Text section =
BahmaniAlireza on 10 Mar 2020

❤8

@BahmaniAlireza this worked as it made things run, but none of the alert rules were created

patrickleet on 20 Mar 2020

That was due to kube version restrictions in chart

Using the following values is mostly working with GKE, aside from kube-proxy

prometheus-operator:
  coreDns:
    enabled: false
  defaultRules:
    create: true
  kubelet:
    enabled: true
    serviceMonitor:
      https: false
  kubeControllerManager:
    enabled: false
  kubeDns:
    enabled: true
  kubeEtcd:
    enabled: false
  kubeScheduler:
    enabled: false
  kubeTargetVersionOverride: "1.15.999"
  prometheusOperator:
    admissionWebhooks:
      enabled: false
      patch:
        enabled: false
    tlsProxy:
      enabled: false

patrickleet on 20 Mar 2020

In my case GKE firewall rule was already added, but I had a deny-all network policy for all in a namespace. So, I've granted access and PrometheusRule start working :)

kind: NetworkPolicy
apiVersion: networking.k8s.io/v1
metadata:
  name: allow-admission-webhook-access
  namespace: monitoring
spec:
  podSelector:
    matchLabels:
      "app": "prometheus-operator"
  ingress:
    - from: []
      ports:
        - port: 8443

Policy example I took from Elasticsearch docs, possibly we need to add it to the prometheus-operator documentation:
https://github.com/elastic/cloud-on-k8s/pull/2524/files

Good luck.

Required task A = In the forum thread about running prometheus-operator on GKE, which port does the network policy open for ingress?

Records supplied =

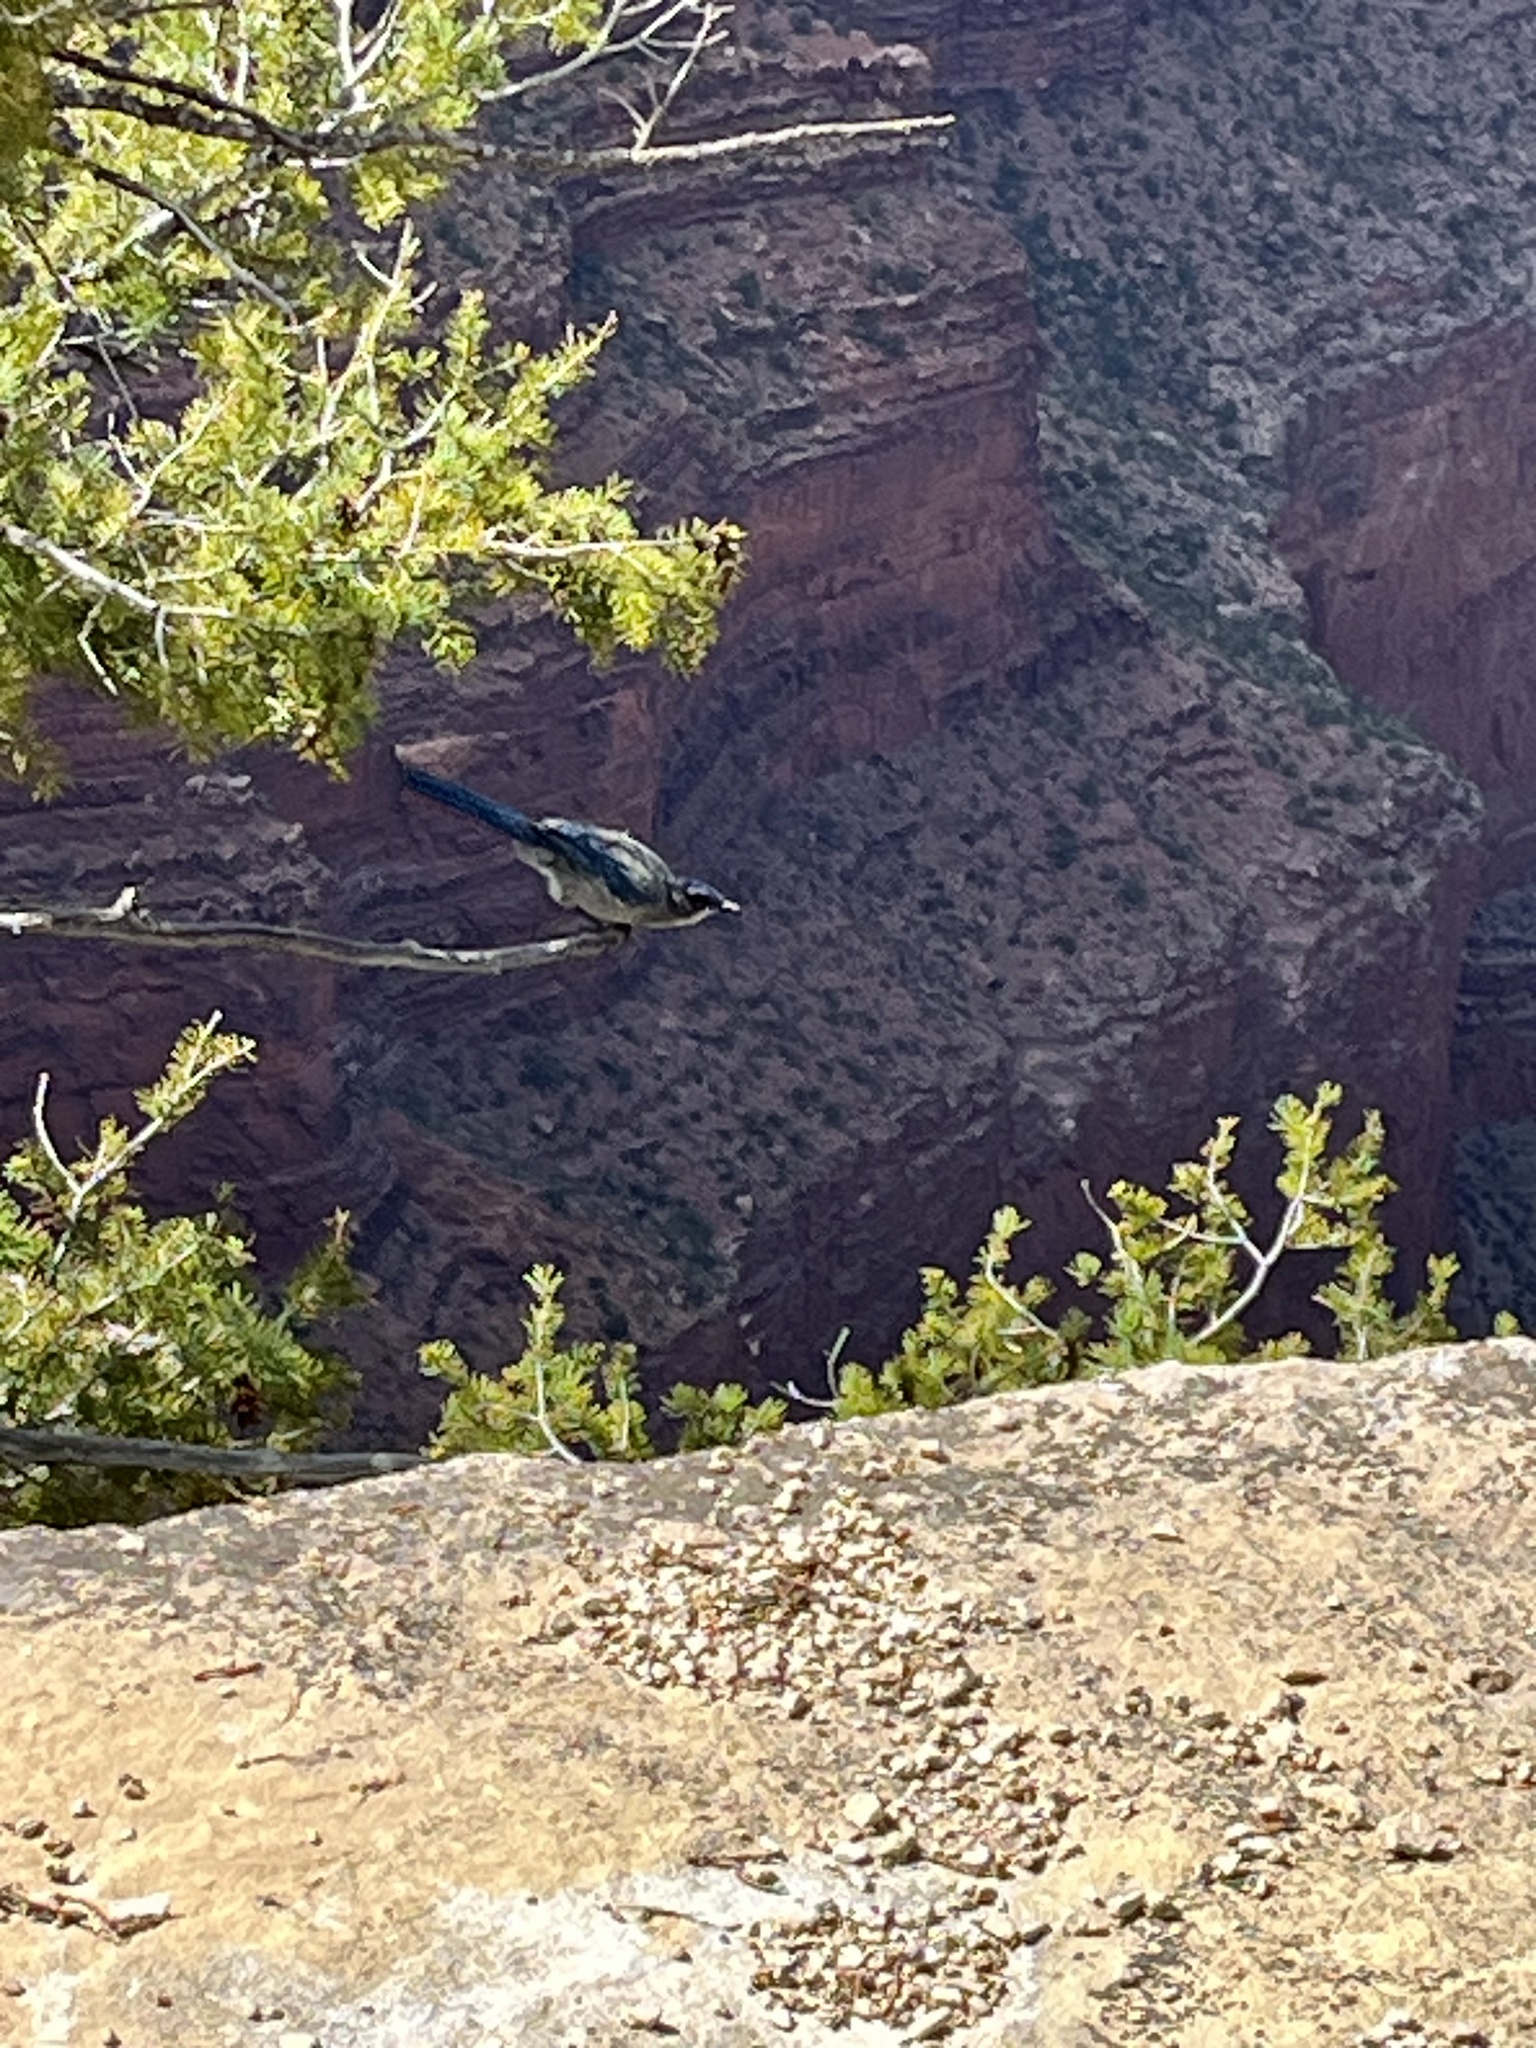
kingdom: Animalia
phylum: Chordata
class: Aves
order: Passeriformes
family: Corvidae
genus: Aphelocoma
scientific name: Aphelocoma woodhouseii
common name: Woodhouse's scrub-jay
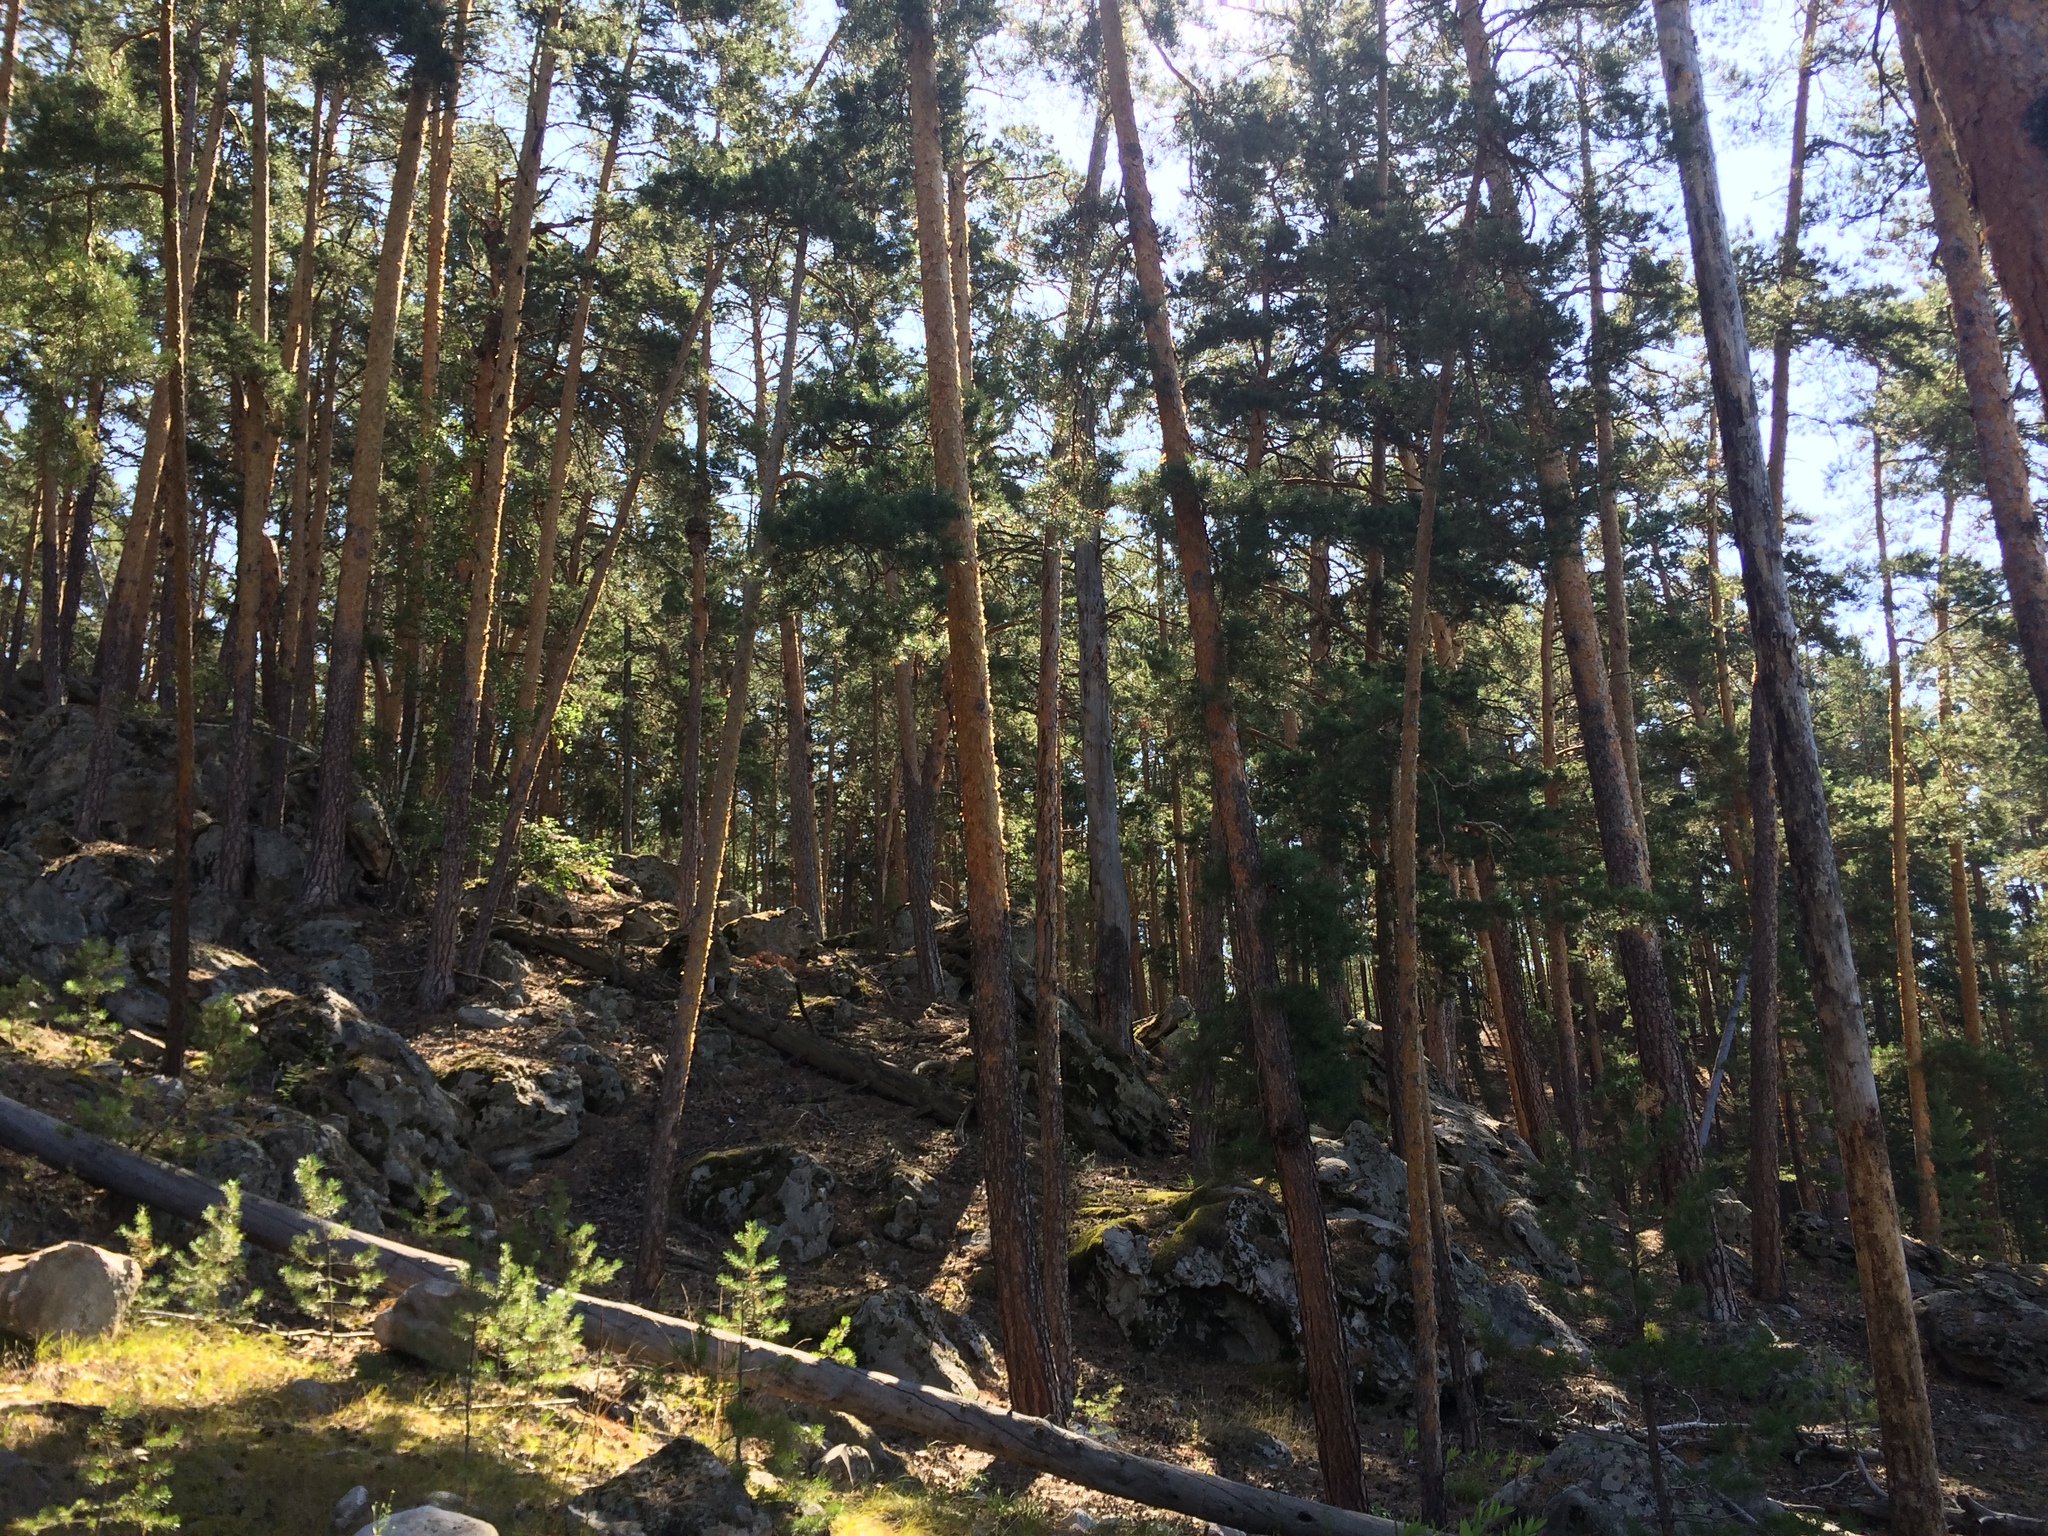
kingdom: Plantae
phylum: Tracheophyta
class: Pinopsida
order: Pinales
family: Pinaceae
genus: Pinus
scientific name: Pinus sylvestris
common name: Scots pine
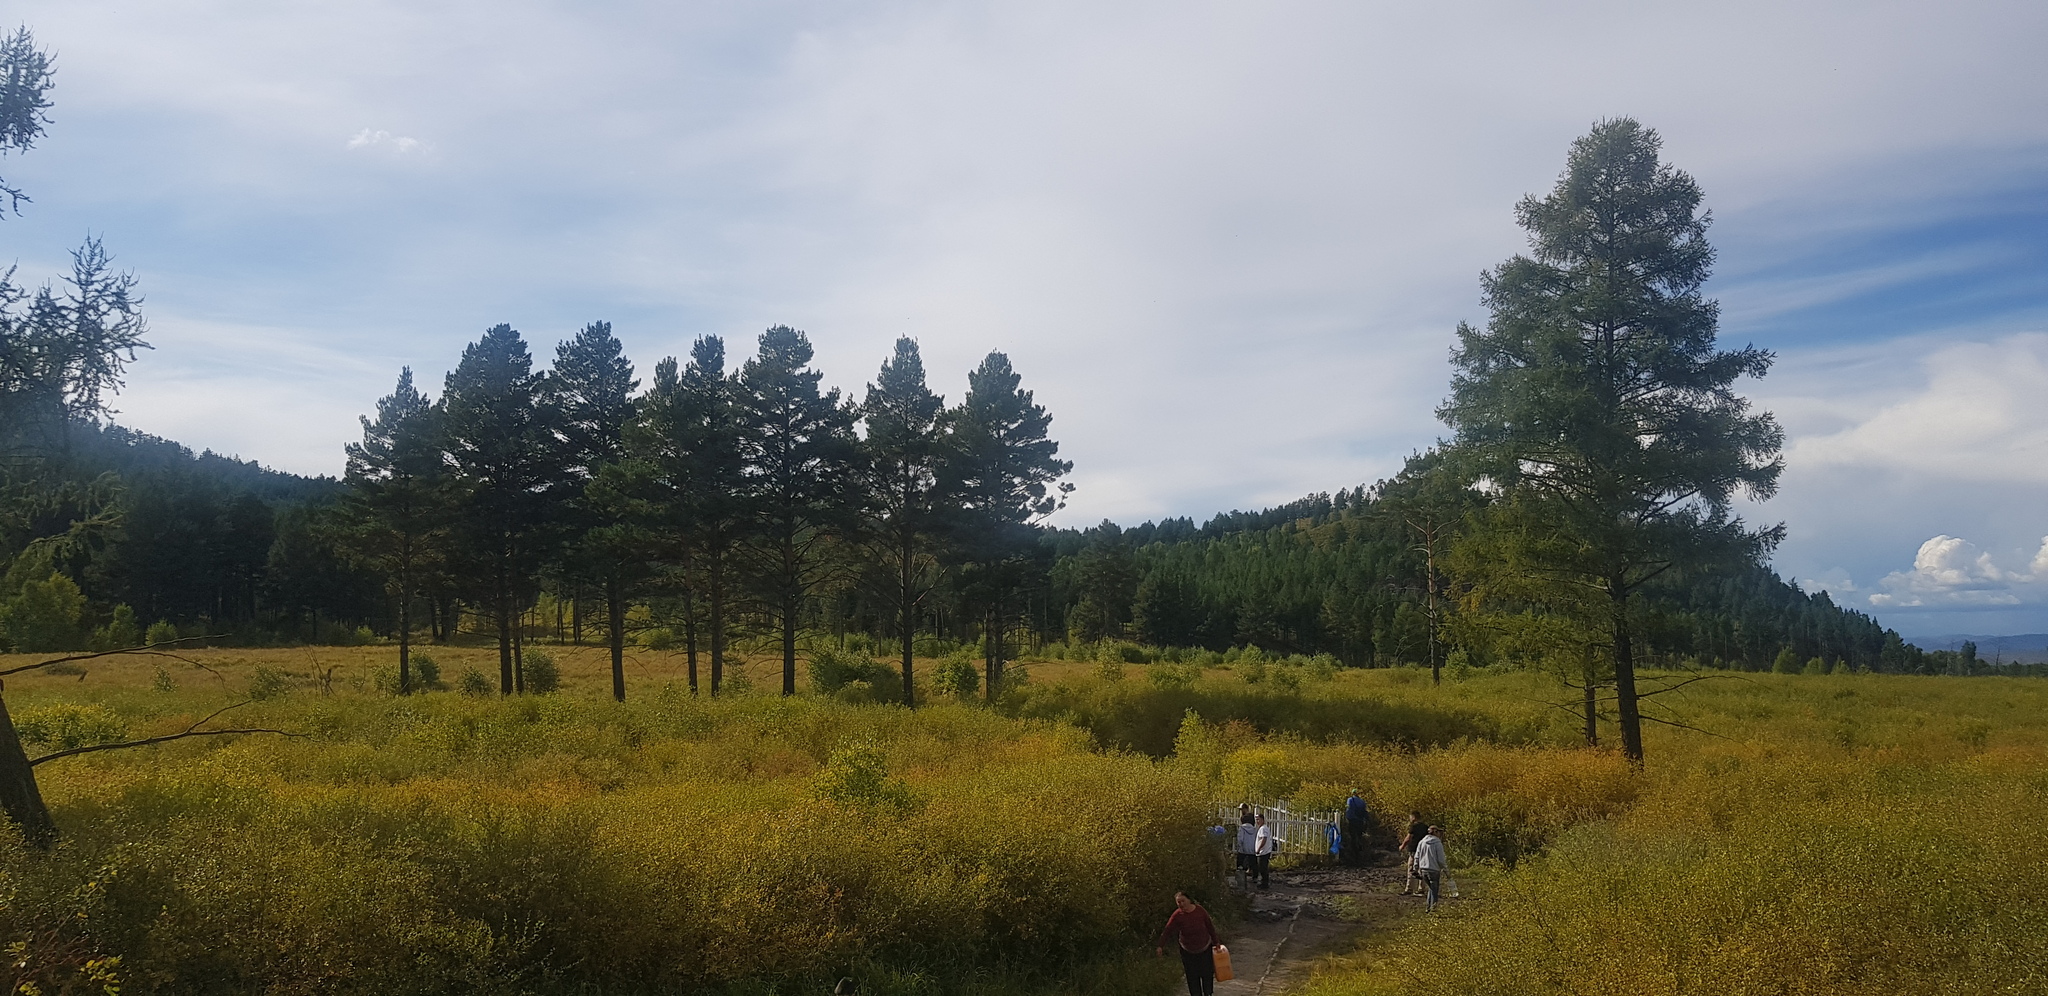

Required task B = Copy every line that names the records above, from kingdom through common name, for all of the records, and leave the pictures out of your answer.

Result A = Port 8443.

Result B =
kingdom: Animalia
phylum: Chordata
class: Aves
order: Passeriformes
family: Corvidae
genus: Aphelocoma
scientific name: Aphelocoma woodhouseii
common name: Woodhouse's scrub-jay
kingdom: Plantae
phylum: Tracheophyta
class: Pinopsida
order: Pinales
family: Pinaceae
genus: Pinus
scientific name: Pinus sylvestris
common name: Scots pine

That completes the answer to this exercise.